Mi padre me advirtió que tú vendrías, algún día, una noche que salimos a pasear en la plaza. Me contó de ti después de los fuegos artificiales. También me dijo por qué te buscaba. Después de la explosión de las luces, esos hermosos mechones de cabello que cubrían la cabeza de invisibles diablitos y dioses y luego desaparecían, se esfumaban en la nada, sólo entonces mi padre abrió su maldita boca y trajo una verdad fundamental de mi vida. Esa noche quebró para siempre mi adolescencia.

Y como no bastó una vez, porque estaba dispuesta a dudar, él no permitió que yo me recuperara y me rompió una segunda vez.

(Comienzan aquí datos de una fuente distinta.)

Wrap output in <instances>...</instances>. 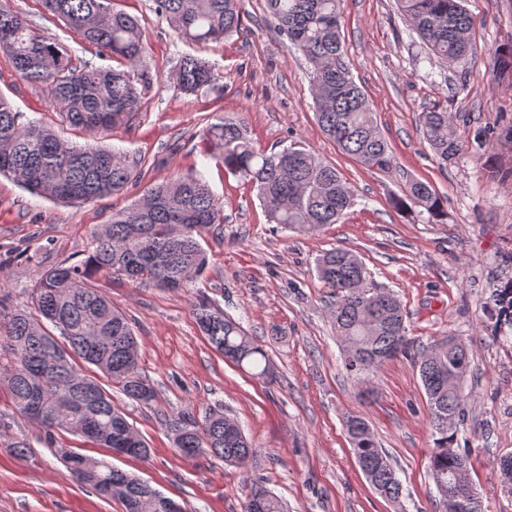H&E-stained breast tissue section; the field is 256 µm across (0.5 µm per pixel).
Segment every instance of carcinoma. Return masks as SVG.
Returning <instances> with one entry per match:
<instances>
[{
	"label": "carcinoma",
	"instance_id": "cac0c4a2",
	"mask_svg": "<svg viewBox=\"0 0 512 512\" xmlns=\"http://www.w3.org/2000/svg\"><path fill=\"white\" fill-rule=\"evenodd\" d=\"M44 10L94 47L104 65L73 63L64 45L42 36L0 0V48L19 76L43 87L52 105L72 126L92 135L128 124L139 112L152 83L142 68L146 41L137 19L112 10L110 0H41ZM156 12L185 41L217 42L240 31L239 0H154ZM428 49L427 61L455 62L474 52L465 0H396ZM274 29L301 53L309 70L315 118L322 132L368 169L392 166L390 147L370 103L344 59L343 0H266ZM174 79L186 94L218 80L204 59L180 57ZM423 137L439 164L463 155L453 120L436 110L419 114ZM206 155L257 190L271 223L299 231L336 224L354 205V195L336 167L320 160L301 140L279 151L256 146L248 123L224 116L202 130ZM138 162L109 148L78 147L54 132L25 123L0 97V174L31 194L59 203H86L118 194L137 174ZM392 206L430 224L448 223V208L430 184L411 180ZM224 223L223 204L206 181L176 176L148 188L143 198L112 211L111 221L93 232V250L79 264L42 273L31 289V309L0 307V352L11 357L7 389L27 420L48 441L72 432L101 448H124L145 458L149 447L112 402V393L77 368L76 360L99 369L128 399L148 404L155 390L139 368V346L126 315L98 287V278H125L158 288L189 287L207 267L203 234ZM316 274L327 288L328 316L341 343L347 373L360 383L381 365L413 355L427 398L434 436L430 471L443 512H483L471 501L470 456L456 447L464 421L463 383L473 371L467 344L450 336L422 349L407 336L405 310L393 292L373 288L357 254L324 251ZM500 323L512 331V287L498 293ZM195 322L211 346L229 360L261 375L271 373L267 352L241 322L218 306L198 301ZM453 420L455 426L448 425ZM158 420L185 457L206 452L226 464L243 465L256 454L235 418L220 404L201 416L188 410L161 411ZM356 461L373 490L389 501L403 496L391 456L381 448L360 415L344 418ZM69 476L113 498L119 490L123 512H169L168 498L150 484L106 459L63 448ZM243 512H285L283 501L260 484L252 485Z\"/></svg>",
	"mask_w": 512,
	"mask_h": 512
}]
</instances>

La primera vez escuché su historia; no podía creerle y pensé que había enloquecido o que había bebido demasiado (qué trillada, qué ordinaria, qué imbécil). Quizás entiendas, dentro de tu enferma cabeza, que no creía en ti, ni en las circunstancias alrededor de su juego de bobos; juzgaba a mi padre capaz de ceder a la enfermedad o a la locura de su esposa, mi madre, asesinada y la visión de su cuerpo sin cabeza y además profanada en la piel por esos horribles dibujos en la espalda y en el vientre.

La segunda vez, casi inmediatamente después, cuando mi cabeza ya estaba generando excusas para perdonar su falta, ya en casa, él se encañonó así mismo con un revolver en contra de la sien, accionó el gatillo y cuando la detonación no lo mató, cayeron los cascajos de la persona que solía ser y comprendí que me había convertido en un turista adentro de un mundo extraño que sólo puede sobrevivir en las historias de viejas, de libros o de niños inmundos.

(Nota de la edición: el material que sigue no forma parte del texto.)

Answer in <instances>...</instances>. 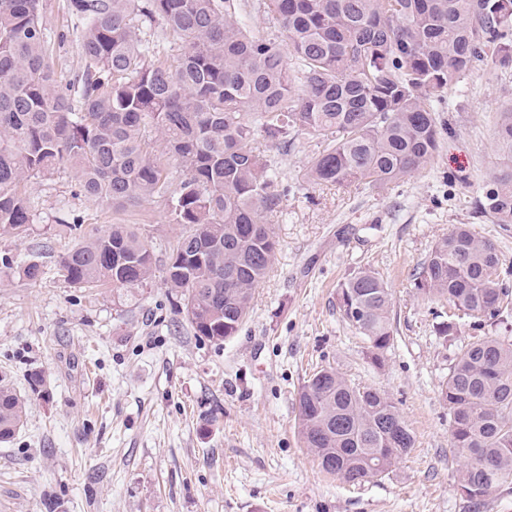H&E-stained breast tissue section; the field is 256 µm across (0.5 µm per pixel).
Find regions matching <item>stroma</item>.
I'll list each match as a JSON object with an SVG mask.
<instances>
[{
    "instance_id": "stroma-1",
    "label": "stroma",
    "mask_w": 512,
    "mask_h": 512,
    "mask_svg": "<svg viewBox=\"0 0 512 512\" xmlns=\"http://www.w3.org/2000/svg\"><path fill=\"white\" fill-rule=\"evenodd\" d=\"M43 7L66 84L83 66L81 24L68 0ZM510 106L512 67L467 72L433 103L434 161L373 191L309 182L321 139L299 133L268 150L284 190L276 258L241 330L221 345L195 335L164 285L178 227L163 201L109 207L79 195L67 168L29 183V234L0 237V258L44 271L32 287L0 267V376L27 406L22 430L0 443V512H512V491L478 507L457 493L441 398L460 346L511 341L512 320H469L439 338L447 305L414 287L436 242L467 224L496 245L512 289V224L473 209L500 165L492 132ZM114 224H148L156 237L155 277L133 298L58 271L80 231ZM364 267L393 295L397 332L379 366L337 305L339 283ZM321 365L398 408L415 446L388 474L349 486L302 446L296 394Z\"/></svg>"
}]
</instances>
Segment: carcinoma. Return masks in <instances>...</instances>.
Segmentation results:
<instances>
[{
	"label": "carcinoma",
	"mask_w": 512,
	"mask_h": 512,
	"mask_svg": "<svg viewBox=\"0 0 512 512\" xmlns=\"http://www.w3.org/2000/svg\"><path fill=\"white\" fill-rule=\"evenodd\" d=\"M236 2L69 0L84 64L64 88L40 0H0V236L27 232L25 184L63 166L81 194L116 209L162 198L182 226L164 285L195 333L217 344L238 334L277 250L270 216L282 191L258 134L275 144L299 132L324 139L306 172L315 184L383 188L437 154L432 99L476 66H512V0H264L265 36L242 26ZM154 19L178 56L149 50L143 23ZM151 131L170 145L179 173L153 154ZM493 147L500 168L477 209L512 224V108L499 113ZM80 237L58 261L68 283L131 294L152 281L150 230L113 224ZM5 267L31 286L42 280L36 261ZM416 287L454 309L438 323L443 337L466 318L512 314L495 244L466 224L434 246ZM337 295L381 364L394 335L390 288L365 268ZM441 397L456 491L479 505L512 489V343L462 347ZM296 401L303 447L345 483L388 472L414 448L386 394L352 386L331 367L307 379ZM24 416L23 398L0 380V442Z\"/></svg>",
	"instance_id": "obj_1"
}]
</instances>
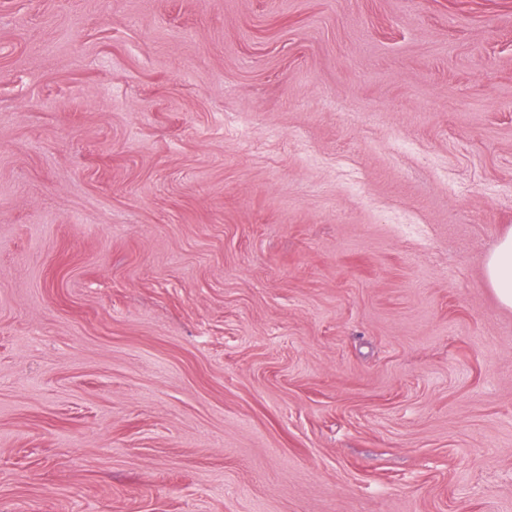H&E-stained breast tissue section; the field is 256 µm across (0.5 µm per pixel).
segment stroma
I'll use <instances>...</instances> for the list:
<instances>
[{
  "label": "stroma",
  "instance_id": "obj_1",
  "mask_svg": "<svg viewBox=\"0 0 512 512\" xmlns=\"http://www.w3.org/2000/svg\"><path fill=\"white\" fill-rule=\"evenodd\" d=\"M512 0H0V512H512ZM485 274L500 303L512 308V230L487 256Z\"/></svg>",
  "mask_w": 512,
  "mask_h": 512
}]
</instances>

Mi padre era un inmortal, mi padre era un judío errante; y así lo era porque su único deseo en la vida, el deseo más grande de todos para un simplón como él (sic), era tener vida suficiente para recorrer todo el mundo, leer todos los libros y no perderse ningún descubrimiento del ingenio humano. Es decir… mi padre decidió negar el envejecimiento y su deseo, por suerte de algún azar, se cumplió.

Aquella noche platicamos durante horas algunos eventos de su larga vida y sí, era tan larga como muchas. Al final, también habló de mi madre como nunca antes lo había hecho. Me dijo que ella lo sabía y aunque durante un par de años buscaron una cura para la inmortalidad, terminaron por rendirse. Noté que mi padre, mientras me contaba esto, tenía una sonrisa inusual en el rostro, una que jamás había visto de sus labios y me hizo dudar de su recién adquirida sinceridad. Aunque no lo admitió, estoy casi segura que él amaba más su inmortalidad que a mi madre y, además de tratar de sostenerme cuerda en el mundo, tuve que perdonarle una primera mentira que, a su vez, también era muy sincera. Pero en ese momento me negaba a contar las capas de mentiras que construían la vida de mi padre porque… tú lo has de saber, tú también has de mentir igual, ¿o no es cierto, Pérez-Moldován?

Mi padre también dijo que yo pronto envejecería y que para él, sólo sería un parpadeo, uno de los más amorosos, y que nunca dejaría de quererme y de cuidarme y procurarme. Me dio acceso a lo que me correspondía de su vasta fortuna, otro de sus muchos tesoros escondidos, y siguió contándome sus planes: primero debía de irse lejos, fingir una muerte o una desaparición o una huida, y el siguiente paso era una meticulosa comunicación a través de cartas, y en ellas escribiría más instrucciones: dónde vivir, qué historia inventar para cuando reapareciera en mi vida.

Me dio vértigo: cuando nos volviéramos a ver, sería en otra parte, después de muchos años, para que pudiéramos inventar una historia que satisficiera muchas dudas y muchas preguntas a desconocidos que serían mis amigos, mis amantes, mis niños; una ciudad de gente a los que todavía no les había puesto rostro. Y mi padre me contó todo el plan con una naturalidad bien practicada, y mi mente echó a volar; pues cuántas veces no sólo había meditado mi padre este momento, sino que se había sentado frente a cientos, miles, de hijos, copia de sus ojos y su rostro, y entonces me doblegó el terror de imaginar que mi padre podía ser una de las primeras semillas del mundo, y que un gran porcentaje de la población pudieran ser mis hermanos. Me levanté y me encerré a mi cuarto a temblar, a llorar y a rogarle a Dios que nada de esto fuera cierto. Y el cansancio me venció.

A la mañana siguiente, cuando me trajo de desayunar y yo soñaba con recuperar la cordura, mi padre acarició mis mejillas y dijo que no había tiempo qué perder, y entonces me contó de tu existencia, bestia maldita.